_PROVIDED PASSAGE:_
+++

I wish I could remember where I read or heard this: that men are like taxis. The theory is that when a man is ready for, or open to, the possibility of a relationship he turns his taxi light on. If you happen to be the girl that hails the cab (him) while the light is on, you've got a possibility of a decently long ride. But if you grab a cab with the light off, it doesn't really matter what you do, it's just not going to go anywhere. I think I learned this little theory sometime after The Ex dumped me. His light was definitely off, it just took a few months for him to figure that out.
What I have learned in the last week is that Mr. Green's light is on - really on.
After our date on Monday, Mr. Green sent me a text to say that he had a good time. Then he called me on Tuesday, just to talk. And on Wednesday. I wasn't expecting that at all - the lack of game-playing and holding back. It seemed that he wanted to talk to me, so he called. Dating someone definitely didn't go so smoothly back in the LA days where everyone is always on the lookout for something better than what they have. We didn't really talk about when the next date would be, as we knew there would be Thursday night and kickball.
Thursday night we won our game. Well, we really didn't - the other team forfeited - but that counts as a win and we'll take one where we can get one. Mr. Green and I kept it casual at the field and afterward at the bar, but got subtly closer and touchier as the evening progressed. You know how that goes: first you kind of stand near each other, then there's a little brushing of the arms, next a little leaning into each other and eventually it's pretty hard to miss that something is going on there.

+++

_ACTIONS TO TAKE:_
[1] Name every day of the week that the dating post mentions.
[2] Continue the dating post from where it stops.

+++

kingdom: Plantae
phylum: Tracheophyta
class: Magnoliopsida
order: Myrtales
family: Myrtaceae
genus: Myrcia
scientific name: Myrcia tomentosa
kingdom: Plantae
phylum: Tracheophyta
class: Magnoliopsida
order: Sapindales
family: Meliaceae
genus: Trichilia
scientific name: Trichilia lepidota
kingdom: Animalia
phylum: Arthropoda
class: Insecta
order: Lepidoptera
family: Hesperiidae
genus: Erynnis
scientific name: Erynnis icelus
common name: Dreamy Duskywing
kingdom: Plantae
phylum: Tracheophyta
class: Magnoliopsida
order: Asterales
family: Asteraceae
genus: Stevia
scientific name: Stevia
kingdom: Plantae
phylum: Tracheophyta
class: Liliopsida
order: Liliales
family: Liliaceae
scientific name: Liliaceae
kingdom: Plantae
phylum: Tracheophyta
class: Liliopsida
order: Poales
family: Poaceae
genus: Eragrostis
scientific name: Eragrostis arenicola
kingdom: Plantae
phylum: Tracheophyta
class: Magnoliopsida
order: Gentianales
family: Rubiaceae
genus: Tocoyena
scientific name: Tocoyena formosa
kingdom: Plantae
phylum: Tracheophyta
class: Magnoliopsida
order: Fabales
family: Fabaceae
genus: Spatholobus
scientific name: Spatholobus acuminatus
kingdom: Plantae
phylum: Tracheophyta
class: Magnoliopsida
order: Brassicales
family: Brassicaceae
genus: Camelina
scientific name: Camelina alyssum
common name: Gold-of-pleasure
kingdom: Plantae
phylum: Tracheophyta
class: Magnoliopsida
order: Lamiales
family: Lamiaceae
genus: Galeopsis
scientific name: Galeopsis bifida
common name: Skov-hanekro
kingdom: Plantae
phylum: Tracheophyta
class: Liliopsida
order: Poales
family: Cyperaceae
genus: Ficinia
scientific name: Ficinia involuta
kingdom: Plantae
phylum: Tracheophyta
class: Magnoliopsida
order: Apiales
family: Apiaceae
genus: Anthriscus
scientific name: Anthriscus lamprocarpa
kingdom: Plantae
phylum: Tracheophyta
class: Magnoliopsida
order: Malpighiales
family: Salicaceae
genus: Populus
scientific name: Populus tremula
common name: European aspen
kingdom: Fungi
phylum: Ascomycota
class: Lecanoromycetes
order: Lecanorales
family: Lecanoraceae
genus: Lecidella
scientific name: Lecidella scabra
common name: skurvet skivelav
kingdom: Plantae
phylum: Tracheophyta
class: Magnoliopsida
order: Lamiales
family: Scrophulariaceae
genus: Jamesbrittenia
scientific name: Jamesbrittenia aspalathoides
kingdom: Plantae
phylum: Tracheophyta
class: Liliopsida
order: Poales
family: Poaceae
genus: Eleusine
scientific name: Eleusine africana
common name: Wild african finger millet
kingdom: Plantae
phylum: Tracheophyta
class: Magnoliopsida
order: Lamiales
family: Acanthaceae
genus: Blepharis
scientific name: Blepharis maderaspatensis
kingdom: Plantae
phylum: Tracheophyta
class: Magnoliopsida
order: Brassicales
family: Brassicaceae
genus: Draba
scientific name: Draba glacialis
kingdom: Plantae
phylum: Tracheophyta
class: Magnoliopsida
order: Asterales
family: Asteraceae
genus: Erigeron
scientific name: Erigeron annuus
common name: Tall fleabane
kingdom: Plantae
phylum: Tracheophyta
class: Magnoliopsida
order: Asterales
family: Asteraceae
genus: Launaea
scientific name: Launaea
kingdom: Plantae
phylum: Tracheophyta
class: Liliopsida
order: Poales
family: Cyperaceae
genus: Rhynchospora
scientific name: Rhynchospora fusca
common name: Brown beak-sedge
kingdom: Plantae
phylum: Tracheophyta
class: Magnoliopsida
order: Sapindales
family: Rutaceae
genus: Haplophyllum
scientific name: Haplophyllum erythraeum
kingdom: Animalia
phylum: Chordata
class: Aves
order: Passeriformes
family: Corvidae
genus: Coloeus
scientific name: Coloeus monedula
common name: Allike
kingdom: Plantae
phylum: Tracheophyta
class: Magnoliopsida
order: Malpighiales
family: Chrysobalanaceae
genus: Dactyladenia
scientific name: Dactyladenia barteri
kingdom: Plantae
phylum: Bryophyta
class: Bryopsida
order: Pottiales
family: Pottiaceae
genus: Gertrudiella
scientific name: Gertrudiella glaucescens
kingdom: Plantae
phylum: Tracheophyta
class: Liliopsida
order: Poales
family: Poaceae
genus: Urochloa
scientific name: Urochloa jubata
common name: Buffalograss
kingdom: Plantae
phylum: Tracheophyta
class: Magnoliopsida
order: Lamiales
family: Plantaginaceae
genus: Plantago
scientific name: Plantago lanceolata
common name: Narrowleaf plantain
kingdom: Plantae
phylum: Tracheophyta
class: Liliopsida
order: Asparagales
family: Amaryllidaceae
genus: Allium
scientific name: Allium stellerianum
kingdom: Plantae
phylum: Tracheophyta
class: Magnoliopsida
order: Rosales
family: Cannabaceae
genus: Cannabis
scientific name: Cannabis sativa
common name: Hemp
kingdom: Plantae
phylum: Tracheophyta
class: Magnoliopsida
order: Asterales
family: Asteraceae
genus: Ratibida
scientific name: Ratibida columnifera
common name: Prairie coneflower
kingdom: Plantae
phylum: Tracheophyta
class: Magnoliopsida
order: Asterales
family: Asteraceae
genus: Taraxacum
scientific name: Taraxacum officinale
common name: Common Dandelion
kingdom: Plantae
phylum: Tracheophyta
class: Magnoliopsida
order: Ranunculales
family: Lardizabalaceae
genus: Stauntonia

+++

_RESPONSE LIST:_
[1] Monday, Tuesday, Wednesday, Thursday

[2]
We left the bar at the same time and walked out to where our cars were parked. I was thinking of the weekend and if he wanted to go to our teammate's draft party with me on Saturday. I was thinking maybe we would grab a drink or something on Friday night. Around this time, Mr. Green suggests something along the lines of coming home with me - though he said it in a tactful I'm-not-just-trying-to-get-into-your-pants way. The thought hadn't even crossed my mind, to be honest, but once it did it seemed like a pretty good idea. It seemed like a fantastic idea, actually, but I had to address the important stuff first. I told him that I wasn't looking to rush into something too quickly, especially not in the physical sense. But I said that I was really enjoying spending time with him and would be cool with him coming over, as long as things didn't cross certain lines.
So he came over. We had a drink, sat on my porch and just talked for a while. There was very tentative but brief talk of previous situations. He told me that he has dated since he's been in Florida (about a year now), but hasn't had anything serious. I told him that things had been on the way out in my relationship for a while before it actually happened - implying that I'm not just rebounding. (I think I've told you all before that I detest previous relationship talk. I don't want to know and I certainly don't want to tell you much. It only puts bad images and feelings in people's heads and provides ammo to drudge up when fighting.) But it was good to learn the most basic information and know that Mr. Green isn't a creepy serial-monogamist.
(I don't really think all serial-monogamists are creepy, but for me there is just a certain amount of suspicion attached when someone is constantly in a relationship. It generally means that they have some kind of problem being alone and may not be all that discriminating when it comes to who they commit to. You know what - I'm trying not to offend here, but to be honest, I do think serial-monogamy is creepy.)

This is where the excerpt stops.